● TASK DETAILS
Output the data verbatim, with nothing added or dropped.
━━━━━ TASK INPUTS
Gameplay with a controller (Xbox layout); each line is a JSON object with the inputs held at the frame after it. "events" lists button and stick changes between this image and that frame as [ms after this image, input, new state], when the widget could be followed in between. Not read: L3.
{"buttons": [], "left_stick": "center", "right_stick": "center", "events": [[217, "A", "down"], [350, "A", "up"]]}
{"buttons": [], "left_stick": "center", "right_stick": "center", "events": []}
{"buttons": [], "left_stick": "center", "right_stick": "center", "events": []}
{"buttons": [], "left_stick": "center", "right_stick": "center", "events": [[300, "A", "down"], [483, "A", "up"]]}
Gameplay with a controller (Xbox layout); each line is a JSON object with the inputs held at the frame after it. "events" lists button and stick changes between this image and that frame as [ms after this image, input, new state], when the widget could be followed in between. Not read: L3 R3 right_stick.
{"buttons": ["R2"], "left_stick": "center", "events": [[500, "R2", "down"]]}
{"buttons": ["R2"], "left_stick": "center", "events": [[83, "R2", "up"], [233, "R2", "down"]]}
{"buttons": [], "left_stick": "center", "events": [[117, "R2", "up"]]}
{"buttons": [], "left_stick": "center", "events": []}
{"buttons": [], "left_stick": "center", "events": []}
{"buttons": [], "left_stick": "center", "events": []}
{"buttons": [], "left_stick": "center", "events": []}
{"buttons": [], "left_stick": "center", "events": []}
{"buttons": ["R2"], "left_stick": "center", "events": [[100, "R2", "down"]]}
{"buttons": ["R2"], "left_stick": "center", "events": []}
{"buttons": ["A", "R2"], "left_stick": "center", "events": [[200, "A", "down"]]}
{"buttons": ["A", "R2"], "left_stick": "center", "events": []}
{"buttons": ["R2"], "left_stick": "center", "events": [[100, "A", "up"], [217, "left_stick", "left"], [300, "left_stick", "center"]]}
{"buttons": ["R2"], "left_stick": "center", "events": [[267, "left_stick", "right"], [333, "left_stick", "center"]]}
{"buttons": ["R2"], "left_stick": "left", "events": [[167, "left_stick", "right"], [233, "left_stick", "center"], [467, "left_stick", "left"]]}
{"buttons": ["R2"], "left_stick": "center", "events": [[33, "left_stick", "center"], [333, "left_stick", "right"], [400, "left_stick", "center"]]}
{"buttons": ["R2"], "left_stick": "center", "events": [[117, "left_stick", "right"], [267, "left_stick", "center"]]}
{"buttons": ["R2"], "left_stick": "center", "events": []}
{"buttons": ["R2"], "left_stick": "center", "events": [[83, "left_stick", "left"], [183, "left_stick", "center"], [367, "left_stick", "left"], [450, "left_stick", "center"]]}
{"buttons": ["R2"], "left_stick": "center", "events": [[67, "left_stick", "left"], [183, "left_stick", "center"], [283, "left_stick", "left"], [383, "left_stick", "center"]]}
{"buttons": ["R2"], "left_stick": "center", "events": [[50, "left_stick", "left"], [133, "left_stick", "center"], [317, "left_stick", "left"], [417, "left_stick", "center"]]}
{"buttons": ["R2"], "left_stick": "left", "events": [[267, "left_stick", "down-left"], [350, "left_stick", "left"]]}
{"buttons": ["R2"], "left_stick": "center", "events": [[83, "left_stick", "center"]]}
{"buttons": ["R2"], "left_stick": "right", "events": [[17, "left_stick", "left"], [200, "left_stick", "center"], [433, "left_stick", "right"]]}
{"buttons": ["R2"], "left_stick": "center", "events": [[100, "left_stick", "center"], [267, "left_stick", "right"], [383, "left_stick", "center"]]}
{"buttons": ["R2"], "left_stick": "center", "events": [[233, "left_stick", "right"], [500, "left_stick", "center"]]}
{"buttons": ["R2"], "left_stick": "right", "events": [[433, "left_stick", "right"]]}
━━━━━━━━━━
● RESULT OF THIS TASK
Gameplay with a controller (Xbox layout); each line is a JSON object with the inputs held at the frame after it. "events" lists button and stick changes between this image and that frame as [ms after this image, input, new state], when the widget could be followed in between. Not read: L3.
{"buttons": [], "left_stick": "center", "right_stick": "center", "events": [[217, "A", "down"], [350, "A", "up"]]}
{"buttons": [], "left_stick": "center", "right_stick": "center", "events": []}
{"buttons": [], "left_stick": "center", "right_stick": "center", "events": []}
{"buttons": [], "left_stick": "center", "right_stick": "center", "events": [[300, "A", "down"], [483, "A", "up"]]}
Gameplay with a controller (Xbox layout); each line is a JSON object with the inputs held at the frame after it. "events" lists button and stick changes between this image and that frame as [ms after this image, input, new state], when the widget could be followed in between. Not read: L3 R3 right_stick.
{"buttons": ["R2"], "left_stick": "center", "events": [[500, "R2", "down"]]}
{"buttons": ["R2"], "left_stick": "center", "events": [[83, "R2", "up"], [233, "R2", "down"]]}
{"buttons": [], "left_stick": "center", "events": [[117, "R2", "up"]]}
{"buttons": [], "left_stick": "center", "events": []}
{"buttons": [], "left_stick": "center", "events": []}
{"buttons": [], "left_stick": "center", "events": []}
{"buttons": [], "left_stick": "center", "events": []}
{"buttons": [], "left_stick": "center", "events": []}
{"buttons": ["R2"], "left_stick": "center", "events": [[100, "R2", "down"]]}
{"buttons": ["R2"], "left_stick": "center", "events": []}
{"buttons": ["A", "R2"], "left_stick": "center", "events": [[200, "A", "down"]]}
{"buttons": ["A", "R2"], "left_stick": "center", "events": []}
{"buttons": ["R2"], "left_stick": "center", "events": [[100, "A", "up"], [217, "left_stick", "left"], [300, "left_stick", "center"]]}
{"buttons": ["R2"], "left_stick": "center", "events": [[267, "left_stick", "right"], [333, "left_stick", "center"]]}
{"buttons": ["R2"], "left_stick": "left", "events": [[167, "left_stick", "right"], [233, "left_stick", "center"], [467, "left_stick", "left"]]}
{"buttons": ["R2"], "left_stick": "center", "events": [[33, "left_stick", "center"], [333, "left_stick", "right"], [400, "left_stick", "center"]]}
{"buttons": ["R2"], "left_stick": "center", "events": [[117, "left_stick", "right"], [267, "left_stick", "center"]]}
{"buttons": ["R2"], "left_stick": "center", "events": []}
{"buttons": ["R2"], "left_stick": "center", "events": [[83, "left_stick", "left"], [183, "left_stick", "center"], [367, "left_stick", "left"], [450, "left_stick", "center"]]}
{"buttons": ["R2"], "left_stick": "center", "events": [[67, "left_stick", "left"], [183, "left_stick", "center"], [283, "left_stick", "left"], [383, "left_stick", "center"]]}
{"buttons": ["R2"], "left_stick": "center", "events": [[50, "left_stick", "left"], [133, "left_stick", "center"], [317, "left_stick", "left"], [417, "left_stick", "center"]]}
{"buttons": ["R2"], "left_stick": "left", "events": [[267, "left_stick", "down-left"], [350, "left_stick", "left"]]}
{"buttons": ["R2"], "left_stick": "center", "events": [[83, "left_stick", "center"]]}
{"buttons": ["R2"], "left_stick": "right", "events": [[17, "left_stick", "left"], [200, "left_stick", "center"], [433, "left_stick", "right"]]}
{"buttons": ["R2"], "left_stick": "center", "events": [[100, "left_stick", "center"], [267, "left_stick", "right"], [383, "left_stick", "center"]]}
{"buttons": ["R2"], "left_stick": "center", "events": [[233, "left_stick", "right"], [500, "left_stick", "center"]]}
{"buttons": ["R2"], "left_stick": "right", "events": [[433, "left_stick", "right"]]}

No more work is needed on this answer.